Osteitis pubis is a disorder of the pubic symphysis. Andrews and Carek describe a case report and review the features and diagnosis of this disorder.
The differential diagnosis of pain in the pubic symphysis includes muscle strain, prostatitis, orchitis, arthritis, fracture and osteitis pubis. Other causes include ankylosing spondylitis, Reiter syndrome, urolithiasis and hyperparathyroidism. Osteitis pubis was first described in 1924 by a urologist who noted the condition in patients who had undergone suprapubic surgery. It has subsequently been diagnosed in athletes and in patients who have had urologic or gynecologic surgery.
There is some speculation that osteitis pubis may be caused by trauma or infection. However, radiographic evidence does not indicate avulsion or other trauma to the pubis. Some patients describe localized pain about one month after surgery, and these patients may be found to have infection with Pseudomonas aeruginosa (most commonly), Escherichia coli or Staphylococcus aureus. In some cases of infection the leukocyte count is normal, the erythrocyte sedimentation rate is only slightly increased and blood cultures are negative. Bone biopsy may be required to determine the organism involved.
Usually, osteitis pubis is considered to be an inflammatory condition. It is self-limited and occurs more often in men who are in their 20s or 30s. It may cause pain localized to the pubic, groin or abdominal areas. The patient may experience pain with activity. This pain may occur in the perineal, testicular, suprapubic or inguinal areas. Patients may also experience postejaculatory scrotal or perineal pain. Range of motion may be decreased in one or both hips.

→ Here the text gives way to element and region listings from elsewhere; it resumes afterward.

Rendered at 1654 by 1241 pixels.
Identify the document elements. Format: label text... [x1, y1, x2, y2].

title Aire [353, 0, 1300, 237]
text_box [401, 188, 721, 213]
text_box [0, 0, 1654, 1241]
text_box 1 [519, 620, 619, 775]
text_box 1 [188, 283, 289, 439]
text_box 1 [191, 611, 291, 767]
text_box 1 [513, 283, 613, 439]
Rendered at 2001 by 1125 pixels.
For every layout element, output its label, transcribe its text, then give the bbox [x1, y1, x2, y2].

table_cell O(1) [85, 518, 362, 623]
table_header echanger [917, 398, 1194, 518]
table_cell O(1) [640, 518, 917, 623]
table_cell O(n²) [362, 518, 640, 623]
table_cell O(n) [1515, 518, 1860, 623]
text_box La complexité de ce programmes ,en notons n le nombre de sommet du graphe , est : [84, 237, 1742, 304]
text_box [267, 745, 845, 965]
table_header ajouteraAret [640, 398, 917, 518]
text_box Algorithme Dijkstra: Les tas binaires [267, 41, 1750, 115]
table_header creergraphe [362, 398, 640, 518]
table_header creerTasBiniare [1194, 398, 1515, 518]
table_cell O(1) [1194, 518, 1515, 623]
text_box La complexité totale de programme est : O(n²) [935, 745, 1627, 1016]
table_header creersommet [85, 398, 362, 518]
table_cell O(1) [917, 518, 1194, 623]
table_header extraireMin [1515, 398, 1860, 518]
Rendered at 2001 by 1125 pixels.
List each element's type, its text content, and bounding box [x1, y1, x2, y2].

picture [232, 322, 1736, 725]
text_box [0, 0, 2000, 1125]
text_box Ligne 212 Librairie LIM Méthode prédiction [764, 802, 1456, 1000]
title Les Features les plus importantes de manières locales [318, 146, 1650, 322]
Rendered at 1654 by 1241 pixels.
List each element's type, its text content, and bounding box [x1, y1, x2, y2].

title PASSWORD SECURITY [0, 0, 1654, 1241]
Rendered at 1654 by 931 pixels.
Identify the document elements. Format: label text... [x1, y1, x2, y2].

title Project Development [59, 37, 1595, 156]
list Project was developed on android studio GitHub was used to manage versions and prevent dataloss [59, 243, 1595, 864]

Plain films of the pubis may be normal or may show sclerosis and irregular cortical margins. Radionuclide studies will show unilateral uptake of the pubic symphysis.
Osteitis pubis can be treated with rest, ice, physical therapy and nonsteroidal anti-inflammatory medications.After the initial treatment, efforts should be made to strengthen hip flexors and pelvic muscles. It generally takes about three to six months for patients to resume a premorbid functioning level. Osteitis pubis recurs in approximately 25 percent of patients.
Andrews SK, Carek PJ. Osteitis pubis: a diagnosis for the family physician. J Am Board Fam Pract. July–August 1998;11:291–5.